• [Set task]: Lay out every line of the entries below as a Markdown table with two columns, Row and Line, numbering the rows in order and omitting blank lines.

• [Exercise input]:
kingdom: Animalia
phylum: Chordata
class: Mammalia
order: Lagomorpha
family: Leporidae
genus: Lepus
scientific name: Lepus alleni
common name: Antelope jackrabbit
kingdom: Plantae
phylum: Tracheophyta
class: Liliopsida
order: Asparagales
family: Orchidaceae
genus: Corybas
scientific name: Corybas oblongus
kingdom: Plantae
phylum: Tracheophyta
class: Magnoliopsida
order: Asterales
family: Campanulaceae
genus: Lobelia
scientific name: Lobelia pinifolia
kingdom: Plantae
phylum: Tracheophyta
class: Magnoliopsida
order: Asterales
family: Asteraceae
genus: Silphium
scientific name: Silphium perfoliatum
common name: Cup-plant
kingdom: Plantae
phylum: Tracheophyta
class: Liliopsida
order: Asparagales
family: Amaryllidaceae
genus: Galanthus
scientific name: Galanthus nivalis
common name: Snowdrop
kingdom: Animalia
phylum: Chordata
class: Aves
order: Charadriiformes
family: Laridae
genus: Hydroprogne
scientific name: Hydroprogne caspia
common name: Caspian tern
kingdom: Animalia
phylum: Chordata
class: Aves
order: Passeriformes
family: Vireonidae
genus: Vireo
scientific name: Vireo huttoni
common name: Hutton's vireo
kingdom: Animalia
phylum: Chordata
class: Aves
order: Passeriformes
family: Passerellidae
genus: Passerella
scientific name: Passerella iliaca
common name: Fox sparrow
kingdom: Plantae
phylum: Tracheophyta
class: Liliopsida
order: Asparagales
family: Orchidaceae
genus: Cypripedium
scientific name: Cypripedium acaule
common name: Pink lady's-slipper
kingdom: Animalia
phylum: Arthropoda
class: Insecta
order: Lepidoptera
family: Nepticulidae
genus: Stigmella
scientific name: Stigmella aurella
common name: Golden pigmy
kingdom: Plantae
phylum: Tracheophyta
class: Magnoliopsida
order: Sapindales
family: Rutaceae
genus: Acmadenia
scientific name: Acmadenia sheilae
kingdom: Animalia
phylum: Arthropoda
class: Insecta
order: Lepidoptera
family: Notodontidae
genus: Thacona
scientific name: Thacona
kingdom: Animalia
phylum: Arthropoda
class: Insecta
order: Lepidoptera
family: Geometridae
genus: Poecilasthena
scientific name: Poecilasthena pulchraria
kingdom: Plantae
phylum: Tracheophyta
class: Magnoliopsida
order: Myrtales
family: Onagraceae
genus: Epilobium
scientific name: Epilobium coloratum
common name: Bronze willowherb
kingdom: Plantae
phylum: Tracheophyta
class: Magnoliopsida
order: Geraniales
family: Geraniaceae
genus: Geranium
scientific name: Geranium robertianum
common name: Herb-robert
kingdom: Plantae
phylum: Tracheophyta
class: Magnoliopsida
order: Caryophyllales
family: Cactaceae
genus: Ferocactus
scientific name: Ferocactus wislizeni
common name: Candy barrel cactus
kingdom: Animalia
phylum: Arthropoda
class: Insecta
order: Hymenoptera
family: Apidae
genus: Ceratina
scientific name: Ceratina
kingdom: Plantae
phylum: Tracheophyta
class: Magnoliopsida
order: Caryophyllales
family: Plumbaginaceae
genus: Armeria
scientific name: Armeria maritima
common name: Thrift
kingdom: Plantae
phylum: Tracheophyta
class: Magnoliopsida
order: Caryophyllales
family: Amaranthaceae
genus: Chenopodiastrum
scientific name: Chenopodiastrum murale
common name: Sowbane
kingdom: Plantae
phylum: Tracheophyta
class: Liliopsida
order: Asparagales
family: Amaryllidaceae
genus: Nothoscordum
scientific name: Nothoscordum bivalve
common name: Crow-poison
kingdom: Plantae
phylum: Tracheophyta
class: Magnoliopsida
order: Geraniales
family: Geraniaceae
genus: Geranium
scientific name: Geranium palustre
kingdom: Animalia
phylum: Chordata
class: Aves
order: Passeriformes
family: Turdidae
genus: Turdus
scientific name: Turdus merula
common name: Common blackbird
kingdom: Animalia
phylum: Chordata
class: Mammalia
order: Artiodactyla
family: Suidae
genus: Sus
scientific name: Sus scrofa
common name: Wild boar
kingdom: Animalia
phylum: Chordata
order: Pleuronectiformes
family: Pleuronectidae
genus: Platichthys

• [The output]:
| Row | Line |
|---|---|
| 1 | kingdom: Animalia |
| 2 | phylum: Chordata |
| 3 | class: Mammalia |
| 4 | order: Lagomorpha |
| 5 | family: Leporidae |
| 6 | genus: Lepus |
| 7 | scientific name: Lepus alleni |
| 8 | common name: Antelope jackrabbit |
| 9 | kingdom: Plantae |
| 10 | phylum: Tracheophyta |
| 11 | class: Liliopsida |
| 12 | order: Asparagales |
| 13 | family: Orchidaceae |
| 14 | genus: Corybas |
| 15 | scientific name: Corybas oblongus |
| 16 | kingdom: Plantae |
| 17 | phylum: Tracheophyta |
| 18 | class: Magnoliopsida |
| 19 | order: Asterales |
| 20 | family: Campanulaceae |
| 21 | genus: Lobelia |
| 22 | scientific name: Lobelia pinifolia |
| 23 | kingdom: Plantae |
| 24 | phylum: Tracheophyta |
| 25 | class: Magnoliopsida |
| 26 | order: Asterales |
| 27 | family: Asteraceae |
| 28 | genus: Silphium |
| 29 | scientific name: Silphium perfoliatum |
| 30 | common name: Cup-plant |
| 31 | kingdom: Plantae |
| 32 | phylum: Tracheophyta |
| 33 | class: Liliopsida |
| 34 | order: Asparagales |
| 35 | family: Amaryllidaceae |
| 36 | genus: Galanthus |
| 37 | scientific name: Galanthus nivalis |
| 38 | common name: Snowdrop |
| 39 | kingdom: Animalia |
| 40 | phylum: Chordata |
| 41 | class: Aves |
| 42 | order: Charadriiformes |
| 43 | family: Laridae |
| 44 | genus: Hydroprogne |
| 45 | scientific name: Hydroprogne caspia |
| 46 | common name: Caspian tern |
| 47 | kingdom: Animalia |
| 48 | phylum: Chordata |
| 49 | class: Aves |
| 50 | order: Passeriformes |
| 51 | family: Vireonidae |
| 52 | genus: Vireo |
| 53 | scientific name: Vireo huttoni |
| 54 | common name: Hutton's vireo |
| 55 | kingdom: Animalia |
| 56 | phylum: Chordata |
| 57 | class: Aves |
| 58 | order: Passeriformes |
| 59 | family: Passerellidae |
| 60 | genus: Passerella |
| 61 | scientific name: Passerella iliaca |
| 62 | common name: Fox sparrow |
| 63 | kingdom: Plantae |
| 64 | phylum: Tracheophyta |
| 65 | class: Liliopsida |
| 66 | order: Asparagales |
| 67 | family: Orchidaceae |
| 68 | genus: Cypripedium |
| 69 | scientific name: Cypripedium acaule |
| 70 | common name: Pink lady's-slipper |
| 71 | kingdom: Animalia |
| 72 | phylum: Arthropoda |
| 73 | class: Insecta |
| 74 | order: Lepidoptera |
| 75 | family: Nepticulidae |
| 76 | genus: Stigmella |
| 77 | scientific name: Stigmella aurella |
| 78 | common name: Golden pigmy |
| 79 | kingdom: Plantae |
| 80 | phylum: Tracheophyta |
| 81 | class: Magnoliopsida |
| 82 | order: Sapindales |
| 83 | family: Rutaceae |
| 84 | genus: Acmadenia |
| 85 | scientific name: Acmadenia sheilae |
| 86 | kingdom: Animalia |
| 87 | phylum: Arthropoda |
| 88 | class: Insecta |
| 89 | order: Lepidoptera |
| 90 | family: Notodontidae |
| 91 | genus: Thacona |
| 92 | scientific name: Thacona |
| 93 | kingdom: Animalia |
| 94 | phylum: Arthropoda |
| 95 | class: Insecta |
| 96 | order: Lepidoptera |
| 97 | family: Geometridae |
| 98 | genus: Poecilasthena |
| 99 | scientific name: Poecilasthena pulchraria |
| 100 | kingdom: Plantae |
| 101 | phylum: Tracheophyta |
| 102 | class: Magnoliopsida |
| 103 | order: Myrtales |
| 104 | family: Onagraceae |
| 105 | genus: Epilobium |
| 106 | scientific name: Epilobium coloratum |
| 107 | common name: Bronze willowherb |
| 108 | kingdom: Plantae |
| 109 | phylum: Tracheophyta |
| 110 | class: Magnoliopsida |
| 111 | order: Geraniales |
| 112 | family: Geraniaceae |
| 113 | genus: Geranium |
| 114 | scientific name: Geranium robertianum |
| 115 | common name: Herb-robert |
| 116 | kingdom: Plantae |
| 117 | phylum: Tracheophyta |
| 118 | class: Magnoliopsida |
| 119 | order: Caryophyllales |
| 120 | family: Cactaceae |
| 121 | genus: Ferocactus |
| 122 | scientific name: Ferocactus wislizeni |
| 123 | common name: Candy barrel cactus |
| 124 | kingdom: Animalia |
| 125 | phylum: Arthropoda |
| 126 | class: Insecta |
| 127 | order: Hymenoptera |
| 128 | family: Apidae |
| 129 | genus: Ceratina |
| 130 | scientific name: Ceratina |
| 131 | kingdom: Plantae |
| 132 | phylum: Tracheophyta |
| 133 | class: Magnoliopsida |
| 134 | order: Caryophyllales |
| 135 | family: Plumbaginaceae |
| 136 | genus: Armeria |
| 137 | scientific name: Armeria maritima |
| 138 | common name: Thrift |
| 139 | kingdom: Plantae |
| 140 | phylum: Tracheophyta |
| 141 | class: Magnoliopsida |
| 142 | order: Caryophyllales |
| 143 | family: Amaranthaceae |
| 144 | genus: Chenopodiastrum |
| 145 | scientific name: Chenopodiastrum murale |
| 146 | common name: Sowbane |
| 147 | kingdom: Plantae |
| 148 | phylum: Tracheophyta |
| 149 | class: Liliopsida |
| 150 | order: Asparagales |
| 151 | family: Amaryllidaceae |
| 152 | genus: Nothoscordum |
| 153 | scientific name: Nothoscordum bivalve |
| 154 | common name: Crow-poison |
| 155 | kingdom: Plantae |
| 156 | phylum: Tracheophyta |
| 157 | class: Magnoliopsida |
| 158 | order: Geraniales |
| 159 | family: Geraniaceae |
| 160 | genus: Geranium |
| 161 | scientific name: Geranium palustre |
| 162 | kingdom: Animalia |
| 163 | phylum: Chordata |
| 164 | class: Aves |
| 165 | order: Passeriformes |
| 166 | family: Turdidae |
| 167 | genus: Turdus |
| 168 | scientific name: Turdus merula |
| 169 | common name: Common blackbird |
| 170 | kingdom: Animalia |
| 171 | phylum: Chordata |
| 172 | class: Mammalia |
| 173 | order: Artiodactyla |
| 174 | family: Suidae |
| 175 | genus: Sus |
| 176 | scientific name: Sus scrofa |
| 177 | common name: Wild boar |
| 178 | kingdom: Animalia |
| 179 | phylum: Chordata |
| 180 | order: Pleuronectiformes |
| 181 | family: Pleuronectidae |
| 182 | genus: Platichthys |